Regarding empathy, another limitation is that all three evaluators were board-certified anesthesiologists. Patients with no medical background may have different perceptions of empathy in healthcare settings. However, physicians have demonstrated an understanding of empathy in prior studies, and the text-based nature of this study removes many factors (e.g. nonverbal cues, rushed demeanor) which might cause large differences between patient and physician perceptions of empathy [23].

It is possible that more subtle differences exist within the secondary outcomes that were not observed, as this would require a much larger sample size. This highlights the need for future, larger standardized studies to further examine these possibilities. However, physician survey response burden also needs to be considered during study design.

Finally, this study was limited to patient questions in the field of anesthesiology. Although the practice of anesthesiology inherently involves multiple medical subspecialties, the questions used in this study are not fully representative of all medical specialties and clinical scenarios. Studies focusing on each medical subspecialty and clinical context are necessary to further examine LLMs’ performance.

Clinical Implications

Despite the above limitations, the overall performance of this version of ChatGPT/GPT-3.5 suggests that even generalized LLMs today may be helpful in generating detailed and empathetic responses to simple patient questions, although caution is warranted. We hypothesize that a physician working with an LLM would outperform a physician alone and LLM alone with regards to both quality and empathy. We also expect that use of LLMs to draft responses would decrease the time spent answering each question by a physician.

LLMs have the potential to quickly analyze medical records and answer questions posed by both patients and clinicians. As medical records grow larger and more complex, the amount of time required for healthcare providers to fully comprehend patients’ past medical histories will grow exponentially [24]. Information overload has been shown to lead to higher error rates and decreased patient safety [25]. LLMs could help flag important and relevant details about a patient’s history and allow clinicians to quickly receive answers to pertinent questions. Already, generalized LLMs are being deployed on personal emails and files to allow users to ask specific questions about their own data (e.g. summaries of files, travel schedules, purchases, etc.) [26, 27]. We predict that specialized medical LLMs deployed on individual medical records will eventually become valuable tools for both patients and clinicians of all specialties.

Conclusions

In answering fictitious patient questions regarding two uncomplicated clinical anesthesia scenarios, ChatGPT (GPT-3.5 model; August 3, 2023 version) outperformed a board-certified anesthesiologist with regards to overall empathy and performed similarly with regards to overall quality. Secondary analysis indicated that ChatGPT underperformed with regards to agreement with scientific consensus and potential patient harm while performing similarly in other quality measures (inappropriate/incorrect and missing information).

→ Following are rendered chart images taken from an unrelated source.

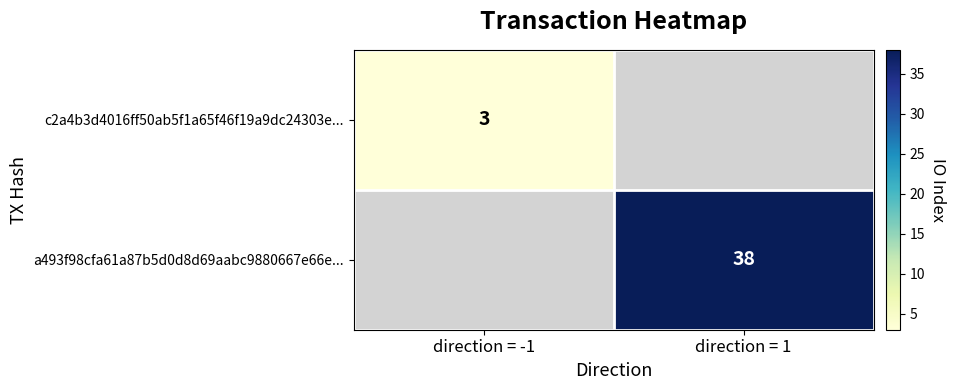

The a493f98cfa61a87b5d0d8d69aabc9880667e66e... series shows 51 at direction = 1. True or false?

False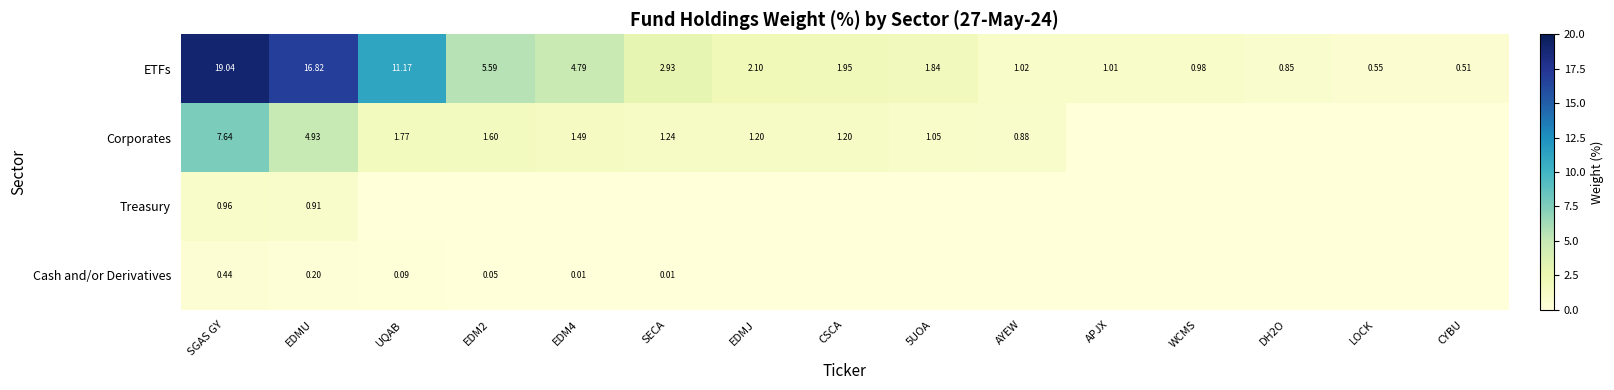

Is the value of Cash and/or Derivatives at SECA greater than the value of ETFs at EDMJ?

No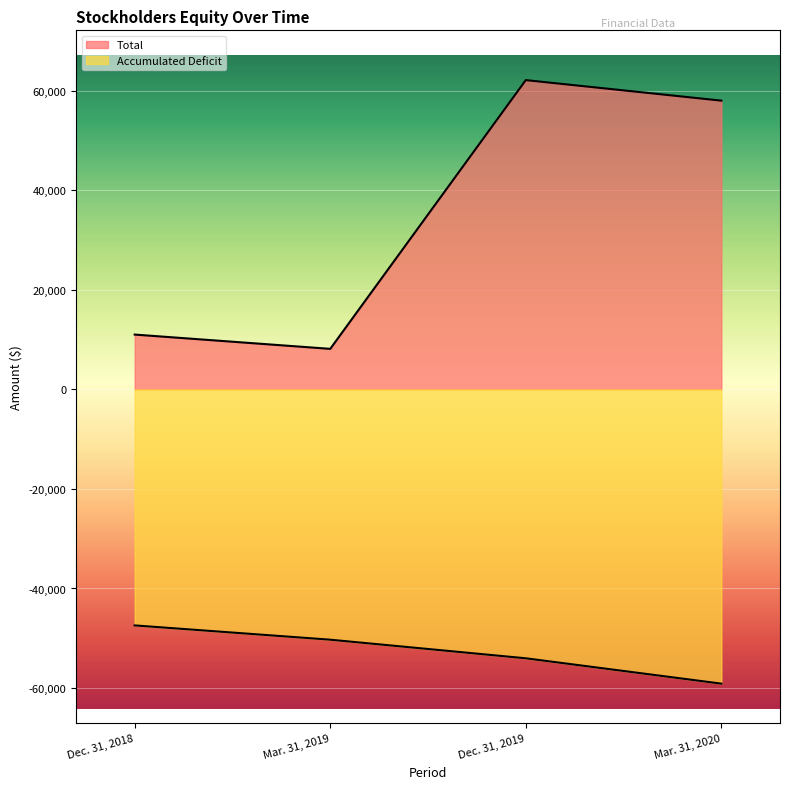

True or false: Total and Accumulated Deficit cross at least once.

False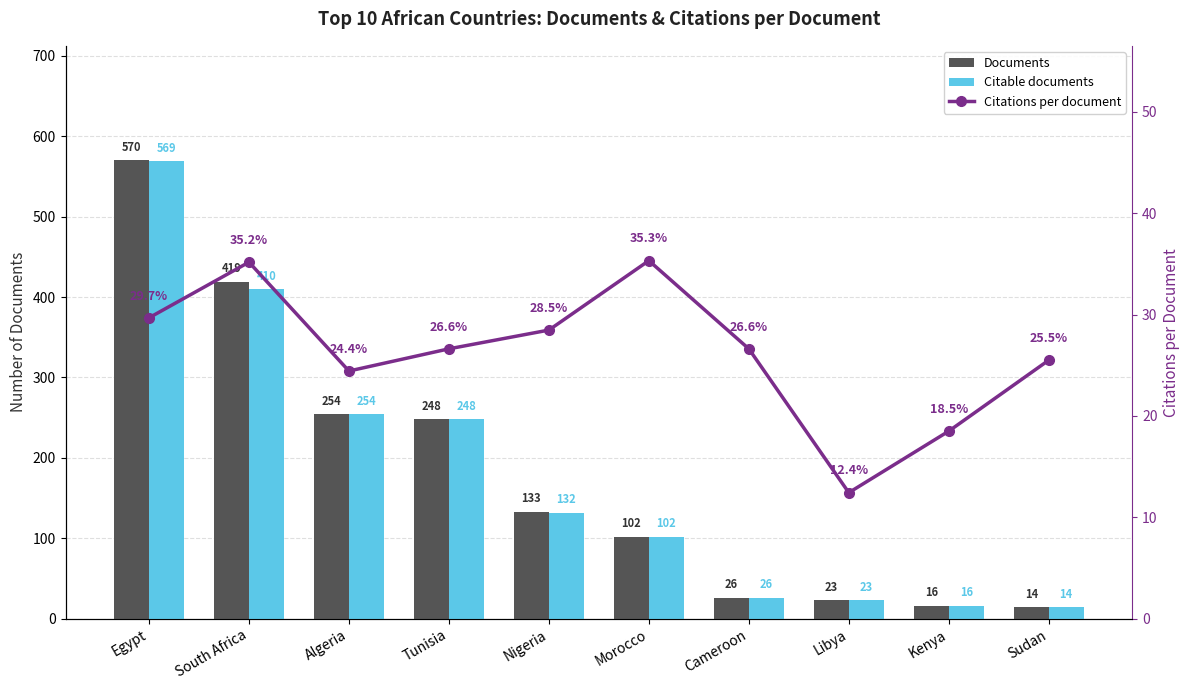

Is it true that Citations per document equals 26.6 at Tunisia?

True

This study suggests that current generalized LLMs may be valuable as supervised clinical tools but are not ready to independently answer typical patient questions. Despite today’s limitations and shortcomings, LLMs and the broader field of AI hold great promise with regards to improving patient experiences and decreasing physician workload [11, 28]. Further research with actual patient records in more complex clinical situations is necessary to determine the efficacy, usefulness, and appropriate role of LLMs before they can be widely deployed across all medical specialties.